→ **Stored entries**
▽
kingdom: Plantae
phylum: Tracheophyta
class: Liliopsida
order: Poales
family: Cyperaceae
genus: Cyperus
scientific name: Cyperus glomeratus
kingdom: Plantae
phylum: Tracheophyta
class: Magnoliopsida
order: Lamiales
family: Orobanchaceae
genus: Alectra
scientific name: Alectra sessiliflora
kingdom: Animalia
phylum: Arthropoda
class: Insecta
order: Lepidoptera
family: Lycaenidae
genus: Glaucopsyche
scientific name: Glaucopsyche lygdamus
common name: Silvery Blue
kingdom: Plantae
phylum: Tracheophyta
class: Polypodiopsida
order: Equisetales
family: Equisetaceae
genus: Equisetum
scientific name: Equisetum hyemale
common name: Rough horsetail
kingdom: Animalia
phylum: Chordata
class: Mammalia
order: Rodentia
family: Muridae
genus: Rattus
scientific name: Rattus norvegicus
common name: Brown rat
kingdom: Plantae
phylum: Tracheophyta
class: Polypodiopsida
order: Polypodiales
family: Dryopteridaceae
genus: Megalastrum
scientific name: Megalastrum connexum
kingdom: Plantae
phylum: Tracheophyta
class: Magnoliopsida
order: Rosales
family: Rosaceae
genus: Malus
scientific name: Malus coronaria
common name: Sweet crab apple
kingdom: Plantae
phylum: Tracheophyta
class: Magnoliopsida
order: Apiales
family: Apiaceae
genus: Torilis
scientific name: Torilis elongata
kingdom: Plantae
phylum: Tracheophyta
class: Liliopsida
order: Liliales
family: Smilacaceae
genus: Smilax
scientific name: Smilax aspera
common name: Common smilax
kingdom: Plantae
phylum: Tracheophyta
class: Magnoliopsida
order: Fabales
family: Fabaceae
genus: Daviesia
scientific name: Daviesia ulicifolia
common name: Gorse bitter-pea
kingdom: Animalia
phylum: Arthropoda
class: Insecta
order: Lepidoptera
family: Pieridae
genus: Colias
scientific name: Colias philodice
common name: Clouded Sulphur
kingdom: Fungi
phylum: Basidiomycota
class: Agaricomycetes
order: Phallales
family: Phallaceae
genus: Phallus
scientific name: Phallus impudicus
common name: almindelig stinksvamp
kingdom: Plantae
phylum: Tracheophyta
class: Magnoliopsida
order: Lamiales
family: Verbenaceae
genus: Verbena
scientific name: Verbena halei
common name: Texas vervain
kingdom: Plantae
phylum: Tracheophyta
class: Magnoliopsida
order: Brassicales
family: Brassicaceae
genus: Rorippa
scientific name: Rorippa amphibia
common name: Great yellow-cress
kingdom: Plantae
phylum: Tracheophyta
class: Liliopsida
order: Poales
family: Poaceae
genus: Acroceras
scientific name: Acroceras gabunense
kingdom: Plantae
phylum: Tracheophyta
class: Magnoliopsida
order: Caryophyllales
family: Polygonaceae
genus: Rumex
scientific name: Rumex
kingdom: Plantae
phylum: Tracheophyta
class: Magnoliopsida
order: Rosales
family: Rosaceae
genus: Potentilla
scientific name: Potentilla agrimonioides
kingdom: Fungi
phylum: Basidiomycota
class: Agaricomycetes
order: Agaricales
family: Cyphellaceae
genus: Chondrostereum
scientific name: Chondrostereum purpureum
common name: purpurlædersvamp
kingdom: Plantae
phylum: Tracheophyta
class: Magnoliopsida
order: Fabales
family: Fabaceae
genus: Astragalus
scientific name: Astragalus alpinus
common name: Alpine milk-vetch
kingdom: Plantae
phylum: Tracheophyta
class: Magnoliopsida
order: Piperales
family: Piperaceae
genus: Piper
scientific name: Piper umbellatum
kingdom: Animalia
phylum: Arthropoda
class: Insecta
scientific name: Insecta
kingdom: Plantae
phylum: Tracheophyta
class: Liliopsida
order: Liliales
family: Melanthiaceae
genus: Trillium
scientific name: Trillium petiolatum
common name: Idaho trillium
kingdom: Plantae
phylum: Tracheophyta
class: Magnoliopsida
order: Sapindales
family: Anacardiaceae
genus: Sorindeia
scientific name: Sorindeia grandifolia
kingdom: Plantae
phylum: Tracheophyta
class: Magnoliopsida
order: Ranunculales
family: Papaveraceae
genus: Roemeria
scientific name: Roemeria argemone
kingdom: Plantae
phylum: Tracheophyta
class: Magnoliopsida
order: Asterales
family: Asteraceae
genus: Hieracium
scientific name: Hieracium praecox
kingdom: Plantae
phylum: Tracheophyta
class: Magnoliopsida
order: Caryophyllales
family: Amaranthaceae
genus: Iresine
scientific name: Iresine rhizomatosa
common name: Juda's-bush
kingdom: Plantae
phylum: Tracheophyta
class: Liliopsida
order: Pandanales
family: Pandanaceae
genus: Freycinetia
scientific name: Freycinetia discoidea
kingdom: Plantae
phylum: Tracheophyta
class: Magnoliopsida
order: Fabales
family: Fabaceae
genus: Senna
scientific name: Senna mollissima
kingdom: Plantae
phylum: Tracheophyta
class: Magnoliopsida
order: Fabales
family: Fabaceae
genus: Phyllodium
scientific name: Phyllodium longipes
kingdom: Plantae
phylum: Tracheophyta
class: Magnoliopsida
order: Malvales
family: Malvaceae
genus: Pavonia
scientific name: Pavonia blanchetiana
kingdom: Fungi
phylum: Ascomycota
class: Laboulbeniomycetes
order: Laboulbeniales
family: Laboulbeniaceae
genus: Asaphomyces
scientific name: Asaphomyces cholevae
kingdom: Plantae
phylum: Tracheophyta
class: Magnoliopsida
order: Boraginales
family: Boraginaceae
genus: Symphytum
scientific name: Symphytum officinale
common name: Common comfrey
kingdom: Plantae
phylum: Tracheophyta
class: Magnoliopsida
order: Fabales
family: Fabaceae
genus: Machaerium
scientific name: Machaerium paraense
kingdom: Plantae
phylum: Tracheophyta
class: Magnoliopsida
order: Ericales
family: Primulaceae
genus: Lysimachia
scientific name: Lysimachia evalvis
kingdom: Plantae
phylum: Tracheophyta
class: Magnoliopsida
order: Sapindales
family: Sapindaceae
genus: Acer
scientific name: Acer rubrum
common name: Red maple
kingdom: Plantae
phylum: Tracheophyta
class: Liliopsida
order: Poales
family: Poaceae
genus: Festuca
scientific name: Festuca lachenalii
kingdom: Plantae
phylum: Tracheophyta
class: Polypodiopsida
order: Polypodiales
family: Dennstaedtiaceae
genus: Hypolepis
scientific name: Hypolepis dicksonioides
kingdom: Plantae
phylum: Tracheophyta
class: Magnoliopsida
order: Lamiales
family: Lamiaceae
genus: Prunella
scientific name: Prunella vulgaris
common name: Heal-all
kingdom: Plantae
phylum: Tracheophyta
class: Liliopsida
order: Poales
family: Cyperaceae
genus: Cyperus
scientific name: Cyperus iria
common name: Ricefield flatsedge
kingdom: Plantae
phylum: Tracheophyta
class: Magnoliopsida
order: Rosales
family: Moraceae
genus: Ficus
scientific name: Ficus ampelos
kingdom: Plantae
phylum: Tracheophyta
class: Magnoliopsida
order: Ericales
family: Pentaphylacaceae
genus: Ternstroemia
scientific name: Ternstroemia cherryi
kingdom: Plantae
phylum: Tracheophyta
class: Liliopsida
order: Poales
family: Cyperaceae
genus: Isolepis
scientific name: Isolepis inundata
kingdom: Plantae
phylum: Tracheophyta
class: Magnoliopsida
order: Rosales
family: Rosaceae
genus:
△
→ **What the task requires**
Copy out every one of the lines above, word for word, without changing anything.

→ **Solution to this problem**
kingdom: Plantae
phylum: Tracheophyta
class: Liliopsida
order: Poales
family: Cyperaceae
genus: Cyperus
scientific name: Cyperus glomeratus
kingdom: Plantae
phylum: Tracheophyta
class: Magnoliopsida
order: Lamiales
family: Orobanchaceae
genus: Alectra
scientific name: Alectra sessiliflora
kingdom: Animalia
phylum: Arthropoda
class: Insecta
order: Lepidoptera
family: Lycaenidae
genus: Glaucopsyche
scientific name: Glaucopsyche lygdamus
common name: Silvery Blue
kingdom: Plantae
phylum: Tracheophyta
class: Polypodiopsida
order: Equisetales
family: Equisetaceae
genus: Equisetum
scientific name: Equisetum hyemale
common name: Rough horsetail
kingdom: Animalia
phylum: Chordata
class: Mammalia
order: Rodentia
family: Muridae
genus: Rattus
scientific name: Rattus norvegicus
common name: Brown rat
kingdom: Plantae
phylum: Tracheophyta
class: Polypodiopsida
order: Polypodiales
family: Dryopteridaceae
genus: Megalastrum
scientific name: Megalastrum connexum
kingdom: Plantae
phylum: Tracheophyta
class: Magnoliopsida
order: Rosales
family: Rosaceae
genus: Malus
scientific name: Malus coronaria
common name: Sweet crab apple
kingdom: Plantae
phylum: Tracheophyta
class: Magnoliopsida
order: Apiales
family: Apiaceae
genus: Torilis
scientific name: Torilis elongata
kingdom: Plantae
phylum: Tracheophyta
class: Liliopsida
order: Liliales
family: Smilacaceae
genus: Smilax
scientific name: Smilax aspera
common name: Common smilax
kingdom: Plantae
phylum: Tracheophyta
class: Magnoliopsida
order: Fabales
family: Fabaceae
genus: Daviesia
scientific name: Daviesia ulicifolia
common name: Gorse bitter-pea
kingdom: Animalia
phylum: Arthropoda
class: Insecta
order: Lepidoptera
family: Pieridae
genus: Colias
scientific name: Colias philodice
common name: Clouded Sulphur
kingdom: Fungi
phylum: Basidiomycota
class: Agaricomycetes
order: Phallales
family: Phallaceae
genus: Phallus
scientific name: Phallus impudicus
common name: almindelig stinksvamp
kingdom: Plantae
phylum: Tracheophyta
class: Magnoliopsida
order: Lamiales
family: Verbenaceae
genus: Verbena
scientific name: Verbena halei
common name: Texas vervain
kingdom: Plantae
phylum: Tracheophyta
class: Magnoliopsida
order: Brassicales
family: Brassicaceae
genus: Rorippa
scientific name: Rorippa amphibia
common name: Great yellow-cress
kingdom: Plantae
phylum: Tracheophyta
class: Liliopsida
order: Poales
family: Poaceae
genus: Acroceras
scientific name: Acroceras gabunense
kingdom: Plantae
phylum: Tracheophyta
class: Magnoliopsida
order: Caryophyllales
family: Polygonaceae
genus: Rumex
scientific name: Rumex
kingdom: Plantae
phylum: Tracheophyta
class: Magnoliopsida
order: Rosales
family: Rosaceae
genus: Potentilla
scientific name: Potentilla agrimonioides
kingdom: Fungi
phylum: Basidiomycota
class: Agaricomycetes
order: Agaricales
family: Cyphellaceae
genus: Chondrostereum
scientific name: Chondrostereum purpureum
common name: purpurlædersvamp
kingdom: Plantae
phylum: Tracheophyta
class: Magnoliopsida
order: Fabales
family: Fabaceae
genus: Astragalus
scientific name: Astragalus alpinus
common name: Alpine milk-vetch
kingdom: Plantae
phylum: Tracheophyta
class: Magnoliopsida
order: Piperales
family: Piperaceae
genus: Piper
scientific name: Piper umbellatum
kingdom: Animalia
phylum: Arthropoda
class: Insecta
scientific name: Insecta
kingdom: Plantae
phylum: Tracheophyta
class: Liliopsida
order: Liliales
family: Melanthiaceae
genus: Trillium
scientific name: Trillium petiolatum
common name: Idaho trillium
kingdom: Plantae
phylum: Tracheophyta
class: Magnoliopsida
order: Sapindales
family: Anacardiaceae
genus: Sorindeia
scientific name: Sorindeia grandifolia
kingdom: Plantae
phylum: Tracheophyta
class: Magnoliopsida
order: Ranunculales
family: Papaveraceae
genus: Roemeria
scientific name: Roemeria argemone
kingdom: Plantae
phylum: Tracheophyta
class: Magnoliopsida
order: Asterales
family: Asteraceae
genus: Hieracium
scientific name: Hieracium praecox
kingdom: Plantae
phylum: Tracheophyta
class: Magnoliopsida
order: Caryophyllales
family: Amaranthaceae
genus: Iresine
scientific name: Iresine rhizomatosa
common name: Juda's-bush
kingdom: Plantae
phylum: Tracheophyta
class: Liliopsida
order: Pandanales
family: Pandanaceae
genus: Freycinetia
scientific name: Freycinetia discoidea
kingdom: Plantae
phylum: Tracheophyta
class: Magnoliopsida
order: Fabales
family: Fabaceae
genus: Senna
scientific name: Senna mollissima
kingdom: Plantae
phylum: Tracheophyta
class: Magnoliopsida
order: Fabales
family: Fabaceae
genus: Phyllodium
scientific name: Phyllodium longipes
kingdom: Plantae
phylum: Tracheophyta
class: Magnoliopsida
order: Malvales
family: Malvaceae
genus: Pavonia
scientific name: Pavonia blanchetiana
kingdom: Fungi
phylum: Ascomycota
class: Laboulbeniomycetes
order: Laboulbeniales
family: Laboulbeniaceae
genus: Asaphomyces
scientific name: Asaphomyces cholevae
kingdom: Plantae
phylum: Tracheophyta
class: Magnoliopsida
order: Boraginales
family: Boraginaceae
genus: Symphytum
scientific name: Symphytum officinale
common name: Common comfrey
kingdom: Plantae
phylum: Tracheophyta
class: Magnoliopsida
order: Fabales
family: Fabaceae
genus: Machaerium
scientific name: Machaerium paraense
kingdom: Plantae
phylum: Tracheophyta
class: Magnoliopsida
order: Ericales
family: Primulaceae
genus: Lysimachia
scientific name: Lysimachia evalvis
kingdom: Plantae
phylum: Tracheophyta
class: Magnoliopsida
order: Sapindales
family: Sapindaceae
genus: Acer
scientific name: Acer rubrum
common name: Red maple
kingdom: Plantae
phylum: Tracheophyta
class: Liliopsida
order: Poales
family: Poaceae
genus: Festuca
scientific name: Festuca lachenalii
kingdom: Plantae
phylum: Tracheophyta
class: Polypodiopsida
order: Polypodiales
family: Dennstaedtiaceae
genus: Hypolepis
scientific name: Hypolepis dicksonioides
kingdom: Plantae
phylum: Tracheophyta
class: Magnoliopsida
order: Lamiales
family: Lamiaceae
genus: Prunella
scientific name: Prunella vulgaris
common name: Heal-all
kingdom: Plantae
phylum: Tracheophyta
class: Liliopsida
order: Poales
family: Cyperaceae
genus: Cyperus
scientific name: Cyperus iria
common name: Ricefield flatsedge
kingdom: Plantae
phylum: Tracheophyta
class: Magnoliopsida
order: Rosales
family: Moraceae
genus: Ficus
scientific name: Ficus ampelos
kingdom: Plantae
phylum: Tracheophyta
class: Magnoliopsida
order: Ericales
family: Pentaphylacaceae
genus: Ternstroemia
scientific name: Ternstroemia cherryi
kingdom: Plantae
phylum: Tracheophyta
class: Liliopsida
order: Poales
family: Cyperaceae
genus: Isolepis
scientific name: Isolepis inundata
kingdom: Plantae
phylum: Tracheophyta
class: Magnoliopsida
order: Rosales
family: Rosaceae
genus:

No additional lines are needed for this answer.